2020 devait être une grande célébration du 250e anniversaire de naissance de Beethoven. Pandémie oblige, c’est surtout vers le disque que les interprètes se sont tournés pour fêter l’auteur de la Neuvième Symphonie et de la Missa Solemnis. Les symphonies et les sonates pour piano n’ont pas été les seules partitions du maître à en bénéficier. Juste en France, deux enregistrements consacrés à ses œuvres pour violoncelle et piano ont paru dans les derniers mois : l’intégrale Altstaedt/Lonquich chez Alpha au printemps dernier, magnifique mais un peu poseuse, et, fraîchement sorties des presses d’Harmonia Mundi, les deux Sonates de l’opus 5, avec le violoncelliste Raphaël Pidoux, membre de l’excellent Trio Wanderer, et le pianiste Tanguy de Williencourt.

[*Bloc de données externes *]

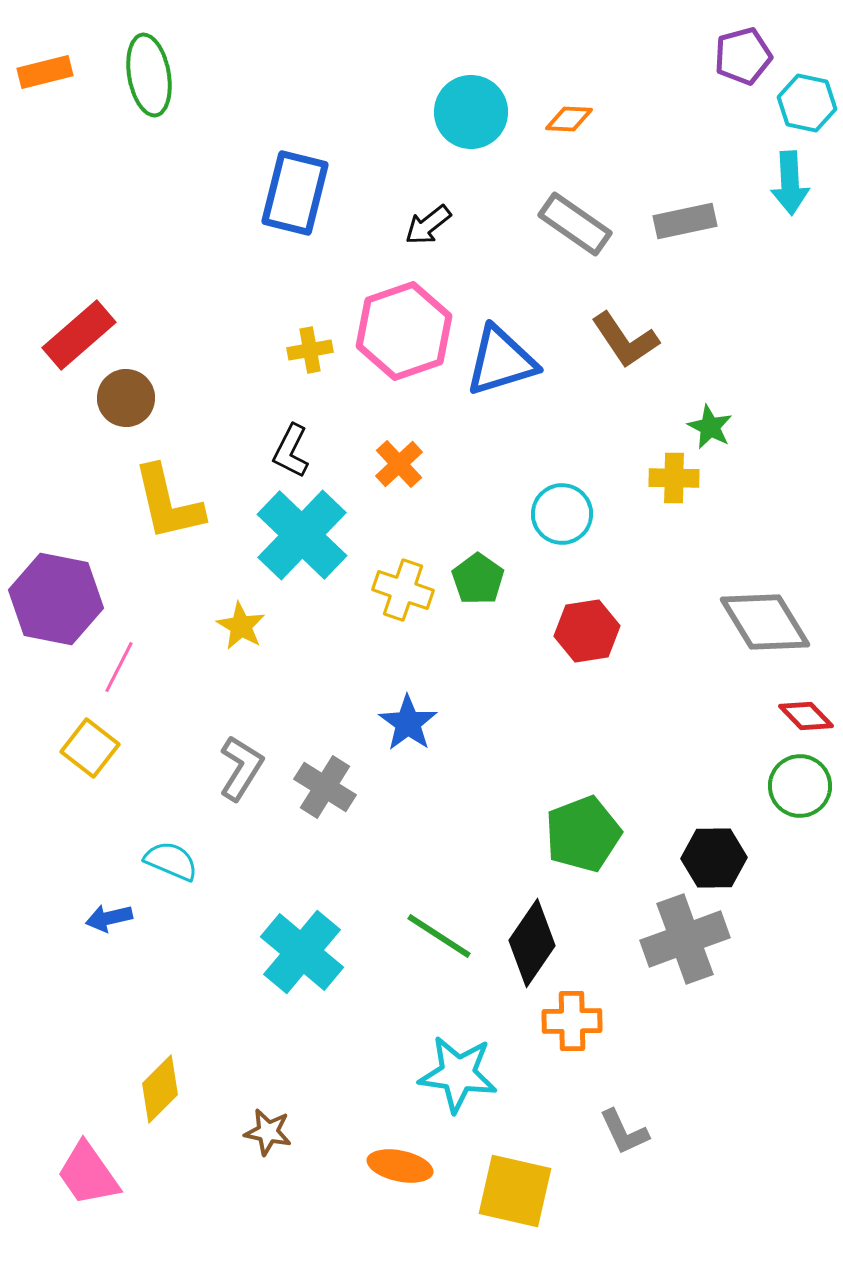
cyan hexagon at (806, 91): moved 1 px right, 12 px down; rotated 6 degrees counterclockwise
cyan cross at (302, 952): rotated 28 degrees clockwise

C’est le second album qui a davantage retenu notre attention. Son originalité réside dans l’utilisation d’un magnifique piano Gebauhr fabriqué vers 1855 et conservé au Musée de la musique à Paris. Il s’agit non pas d’un pianoforte, mais d’un authentique piano à queue de facture germanique qui conserve la définition sonore et la charmante verdeur des instruments plus anciens, mais avec un continuum de nuances plus étendu. Le violoncelliste joue quant à lui avec un Guarneri de 1734 issu de la même collection. Autre singularité : le couplage des Variations sur Bei Männern welche Liebe fühlen (de la Flûte enchantée de Mozart) avec un rare et sympathique Nocturne sur des thèmes du même opéra par deux contemporains de Beethoven, Camille Pleyel et Charles-Nicolas Baudiot.

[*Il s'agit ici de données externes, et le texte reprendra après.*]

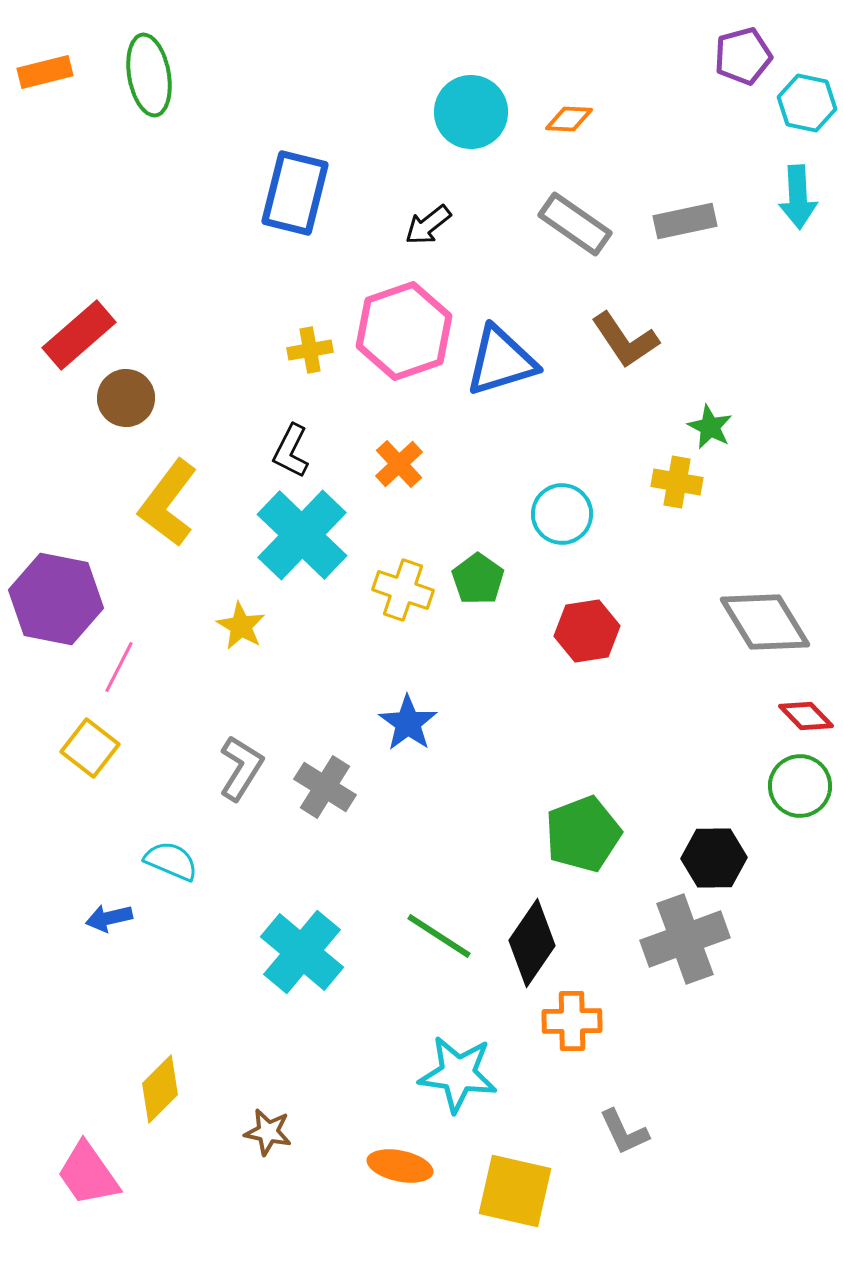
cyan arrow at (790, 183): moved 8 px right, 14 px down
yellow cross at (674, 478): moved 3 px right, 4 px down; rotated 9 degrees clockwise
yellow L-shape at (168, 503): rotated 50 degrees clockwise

Ce disque s’inscrit dans le courant d’interprétation dit « historiquement informé », dont le meilleur exemple au disque demeure, pour ces œuvres, l’intégrale d’Anner Bylsma et Jos van Immerseel, parue dans les années 1990. Même si le vibrato reste assez contingenté, la sonorité du violoncelle garde une belle rondeur grâce à l’archet diaphane de Raphaël Pidoux. Le son n’est jamais forcé, particulièrement dans les aigus, simplement susurrés. Tanguy de Williencourt alterne pour sa part entre des pianissimos immatériels et des fortes pleins, mais jamais agressifs. Pidoux et lui forment un power couple musical en parfaite communion d’esprit.

IMAGE TIRÉE DU SITE D’HARMONIA MUNDI

Ludwig van Beethoven : Cello Sonatas, op. 5, de Raphaël Pidoux et Tanguy de Williencourt

Il s’agit d’un album de choix à acquérir comme complément d’une version plus « romantique » comme celles de Fournier, Casals ou Rostropovich.

★★★★½

Musique classique. Ludwig van Beethoven : Cello Sonatas, op. 5. Raphaël Pidoux et Tanguy de Williencourt. Harmonia Mundi.